Документ:
:::

- 323 -

Между двух миров

 

По медлительности течения времени последний год срока был самым томительно-долгим, уступая лишь времени в одиночке. По радиосводкам чувствовала напряженный ускоряющийся ритм бегущего времени. Но то время было вне меня, я начала ценить время, как все ожидающие освобождения,— месяц за год, неделю за месяц... Преследовало ощущение, что я не проскочу в полосу освобождений и застряну здесь навсегда. Ощущение это было со мной и в бараке, и ночью во сне, повсюду. Перестала замечать природу, ее красоты, ни с кем не хотелось говорить. Только в яслях, среди детей забывалась, в остальное время недуг этот меня не покидал.

В декабре 1940 г. заканчивался второй срок у Коли. Страшилась третьего срока, новой надбавки, «довеска». Кончалась и пятилетка у Оли, на месяц позже моей. Она ждала уверенно и мечтала вслух о своей Танечке. Боясь ее огорчить, выслушивала ее мечтания, носившие сказочно-фантастический колорит, пересиливая свои сомнения.

Перед каждой почтой меня охватывала нервная лихорадка, как то бывало на следствии. Мамины письма полны ожиданий и надежд. Я же, что называется, извелась, заболела мыслью об освобождении. Она была назойлива и привязчива, как липкий, едкий пот, как кошмар, то есть чувства были противоположны тем, какими они должны были быть.

Незадолго до окончания Колиного срока пришло известие о смерти его матери, человека чудесной, теплой души, нежной матери и труженицы по призванию. Не дождалась, а как ждала своего Коленьку...

Следующая почта. Начальник Сенченко вручает телеграмму от Коли из Усть-Цильмы. Не решаюсь ее прочесть, только несколько раз ловлю название места отправления, знаю, что там нет лагпункта,— либо новый срок и его куда-нибудь переводят, либо он освобожден, а Сенченко, мой явный недоброжелатель, даже немного взволнованно говорит: «Читайте, читайте!» И я читаю: «Освобожден еду домой взял направление Вологду жду тебя целую Коля».

:::

Выполните задания:
**1)** Ответьте на вопросы по отрывку «Между двух миров»:
(a) Когда заканчивался второй срок у Коли?
(b) Откуда пришла телеграмма от Коли?
(c) В какой город Коля, судя по телеграмме, взял направление?
**2)** Допишите отрывок «Между двух миров»: продолжите повествование сразу после текста телеграммы Коли.

:::

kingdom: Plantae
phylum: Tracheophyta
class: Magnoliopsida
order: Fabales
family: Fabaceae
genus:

:::

Ответы к заданиям:
**1)**
(a) В декабре 1940 г.
(b) Из Усть-Цильмы.
(c) В Вологду.

**2)**
Обычно верю в таинственную силу предчувствия, но на этот раз ничего подобного не было, полное смещение восприятий, точно все перевернуто дном кверху. Никак не могу прийти в себя, забегаю в контору к Оле, кладу телеграмму на стол. Она мгновенно загорается, хохочет и вскрикивает со свойственной ей одной поглощенностью минутой. Ее не узнать. Она торжествующе размахивает телеграммой и на всю контору победоносно кричит: «Аддочкин муж освобожден! Это же чудесно, а что я говорила?» Я не помню, говорили ли мы когда-нибудь об этом, я не решалась говорить с ней после

 

- 324 -

расстрелов прямо о вещах, для нее уже недоступных, но, быть может, она внутренне возражала мне, когда мною владела скрытая меланхолия. Теперь же мне кажется, что она действительно так говорила, и я отвечаю: «Да, да, ты права!»

Во всяком случае после получения телеграммы я из одной крайности бросаюсь в другую и живу уже двумя жизнями.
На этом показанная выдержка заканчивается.